The Basho Project Fall 2002

Social Studies,  Researching, Language Arts and Technology

Who, and what, we are is fundamentally shaped by where we live. The geographic study of Place, with its focus on the natural and human attributes, was the lens 4-F used to tackle this first unit of the year. The students wrote their own Place poems about the area that they called home. They, then, went on to study of  the Japanese haiku master-Basho. Interestingly, that year was the 300th anniversary of his pivotal work The Narrow Road to the Deep North. In researching Basho, the students focused on:

*       seeing where Basho visited from the geographic eyes of Place.

*       understanding  Basho as a man who was changed by the places he visited.

*       and discovering  how Basho wrote what he saw and felt in a poetic form.

They then published what they learned using both print and the electronic media. Please click on the stations names to read what the student pairs wrote.

The Tama River Project  Fall 2001

Social Studies, Researching, Language Arts and Technology

 In this site, two groups of students from the American School in Japan explored the effect the Tama River had on the people who lived there. The ninth grade Asian Studies class viewed the river from the perspective of Asian river society characteristics while the fourth grade students from the geographic theme of Place. The individual student's sites show this comparison as each buddy pair answered questions based on the fourth grader's trip to Fuchu-no-Mori museum. This museum explores the history of our local city of Fuchu, which is situated on the Tama River, from prehistoric times to the present. Scattered throughout the site, in brown, are quotes from Mimi Le Bourgeois, who graciously gave us permission to use excerpts from Water Walks in the Suburbs of Tokyo, by Sumiko Enbutsu and herself, to provide supplementary background information.

 

 

Nihon Mika-en House Project Spring 2001

Social Studies, Researching, Language Arts and Technology

Houses speak volumes about the climate, the culture and the people who lived within their walls for those who know how to listen. The second field trip of the 4th Grade Bunka month was a trip to Nihon Minka-en. This open air Japanese folk house museum is filled with transplanted pre-Meiji era buildings from mostly the Kanto Plain area. All the classes were sub- divided up into small groups under the watchful eye of a parent chaperone. Each group was given a specific house to report about according to its original location, building materials, interior, furnishings and tools; and grounds. 4-F and 4-C, who were involved in a Tokaido Road simulation together, went by clan to do the reports and write the opening paragraphs of their Japanese mystery stories, which made use of their assigned buildings as the setting. Please click on the pictures to see the 4-F reflections on what they saw.
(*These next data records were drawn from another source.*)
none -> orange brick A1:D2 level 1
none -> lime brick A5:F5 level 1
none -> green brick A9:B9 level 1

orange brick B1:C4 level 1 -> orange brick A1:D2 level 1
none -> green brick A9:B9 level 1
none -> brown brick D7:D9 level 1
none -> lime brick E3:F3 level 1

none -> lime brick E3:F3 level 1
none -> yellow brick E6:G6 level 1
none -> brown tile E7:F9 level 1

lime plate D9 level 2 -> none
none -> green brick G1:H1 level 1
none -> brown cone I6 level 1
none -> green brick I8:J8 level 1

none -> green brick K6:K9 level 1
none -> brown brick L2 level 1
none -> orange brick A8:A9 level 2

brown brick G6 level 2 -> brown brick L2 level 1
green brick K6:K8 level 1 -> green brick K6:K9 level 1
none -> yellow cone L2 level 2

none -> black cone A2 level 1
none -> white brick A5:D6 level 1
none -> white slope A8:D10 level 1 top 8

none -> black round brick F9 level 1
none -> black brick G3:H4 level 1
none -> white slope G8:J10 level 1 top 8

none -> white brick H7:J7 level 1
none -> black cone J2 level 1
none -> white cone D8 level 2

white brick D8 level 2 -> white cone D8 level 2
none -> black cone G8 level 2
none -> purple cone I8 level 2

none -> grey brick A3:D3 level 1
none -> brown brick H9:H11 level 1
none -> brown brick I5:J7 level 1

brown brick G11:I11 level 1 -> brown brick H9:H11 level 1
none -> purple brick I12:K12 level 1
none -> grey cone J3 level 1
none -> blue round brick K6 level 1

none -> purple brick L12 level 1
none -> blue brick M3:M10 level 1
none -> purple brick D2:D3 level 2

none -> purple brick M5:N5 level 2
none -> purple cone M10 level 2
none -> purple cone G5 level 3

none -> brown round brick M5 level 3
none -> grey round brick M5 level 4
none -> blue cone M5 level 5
Our Material World Project 1997

Social Studies, Researching, Language Arts and Technology

How do seven and eight year old international students view their world? Are these views shared by thirteen year olds in the same school? Will a second grade student see how habitats in Japan, Bosnia and Mali affect the people who live in them? Can an eight year old construct a robust hypermedia stack from start to finish? For answers to these questions, and more, come explore 2F's and 8-H's second year of a multi-age project based on the CD-ROM The Material World.  

 

 

The William Stafford Poem Project 1996

Language Arts and Technology

Reading a poem, and then making it your own, is the heart of this web project generated by my second grade class at the American School in Japan in the spring of 1996. Within the context of our integrated study of sound, the class read William Stafford's picture book The Animal that Drank Up Sound. So that the students could better understand, and assimilate Stafford's poem, the class discussed the poem page by page and then translated it into "kid language". Each page of the ensuing web project was constructed by each student using a stanza from Stafford's poem. Per page, the original stanza is on the right and the students translation on the left with the students original piece of artwork at the top. Each child made their own page along with links to the connecting pages using Front Pad and Kid Pics.